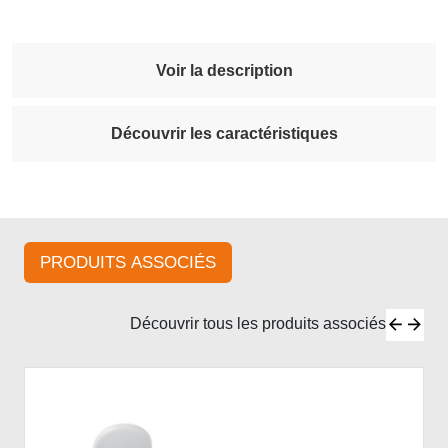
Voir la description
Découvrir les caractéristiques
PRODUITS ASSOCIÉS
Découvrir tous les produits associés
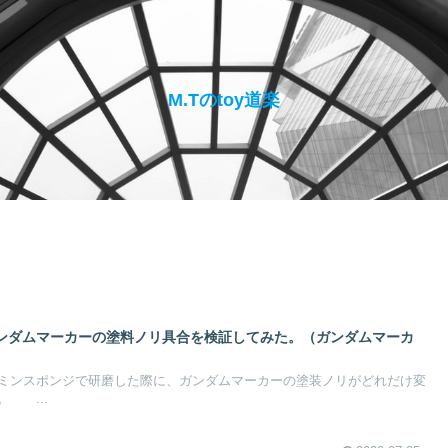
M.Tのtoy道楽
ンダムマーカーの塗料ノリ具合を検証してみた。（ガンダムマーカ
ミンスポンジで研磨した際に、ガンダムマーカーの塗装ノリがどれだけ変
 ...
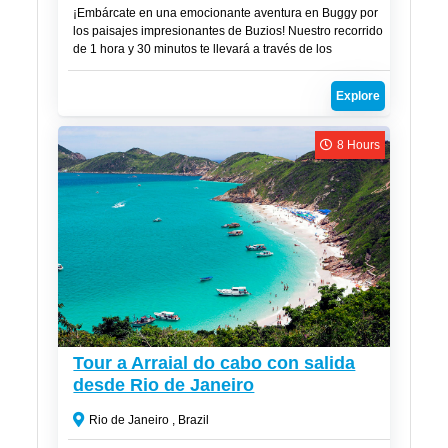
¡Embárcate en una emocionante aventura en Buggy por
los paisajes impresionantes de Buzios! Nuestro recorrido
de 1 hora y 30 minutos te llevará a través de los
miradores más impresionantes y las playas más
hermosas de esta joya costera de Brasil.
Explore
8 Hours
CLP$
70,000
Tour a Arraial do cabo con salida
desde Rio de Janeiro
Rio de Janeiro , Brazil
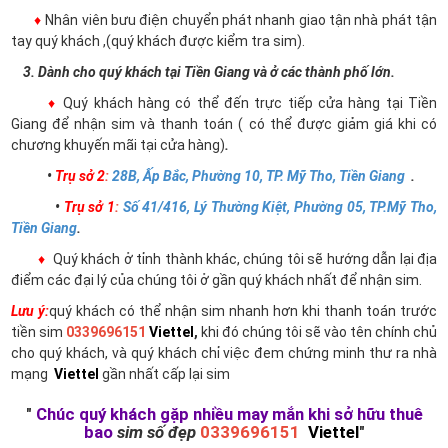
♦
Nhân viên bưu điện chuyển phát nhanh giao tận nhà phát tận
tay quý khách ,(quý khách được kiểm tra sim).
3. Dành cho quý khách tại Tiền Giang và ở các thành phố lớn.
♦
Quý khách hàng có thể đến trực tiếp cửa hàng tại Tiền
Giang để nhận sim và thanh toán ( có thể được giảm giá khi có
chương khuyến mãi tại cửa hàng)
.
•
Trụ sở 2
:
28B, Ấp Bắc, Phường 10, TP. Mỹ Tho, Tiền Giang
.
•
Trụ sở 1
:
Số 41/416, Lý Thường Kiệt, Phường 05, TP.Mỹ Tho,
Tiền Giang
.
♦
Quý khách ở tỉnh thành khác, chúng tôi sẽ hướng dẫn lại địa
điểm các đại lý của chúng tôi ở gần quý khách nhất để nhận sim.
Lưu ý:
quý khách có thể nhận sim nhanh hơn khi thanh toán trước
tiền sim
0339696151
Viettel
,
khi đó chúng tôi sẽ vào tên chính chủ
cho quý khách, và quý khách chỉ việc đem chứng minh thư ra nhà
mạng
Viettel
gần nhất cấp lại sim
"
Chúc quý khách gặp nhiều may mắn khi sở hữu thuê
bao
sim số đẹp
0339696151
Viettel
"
==
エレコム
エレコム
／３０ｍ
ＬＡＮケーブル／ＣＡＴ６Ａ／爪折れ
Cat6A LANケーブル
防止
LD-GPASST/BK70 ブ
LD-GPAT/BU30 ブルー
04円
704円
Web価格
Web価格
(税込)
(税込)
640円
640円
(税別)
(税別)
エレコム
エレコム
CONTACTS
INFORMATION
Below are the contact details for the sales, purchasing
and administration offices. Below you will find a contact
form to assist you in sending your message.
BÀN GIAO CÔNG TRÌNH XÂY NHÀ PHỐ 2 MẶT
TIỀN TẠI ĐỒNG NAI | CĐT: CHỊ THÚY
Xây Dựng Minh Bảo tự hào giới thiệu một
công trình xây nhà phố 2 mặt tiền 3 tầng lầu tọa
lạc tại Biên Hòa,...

* [EXERCISE DIRECTIONS]: Only lines holding the word "hàng" are wanted; list them all from the material.

* [EXPECTED ANSWER]:
Quý khách hàng có thể đến trực tiếp cửa hàng tại Tiền
chương khuyến mãi tại cửa hàng)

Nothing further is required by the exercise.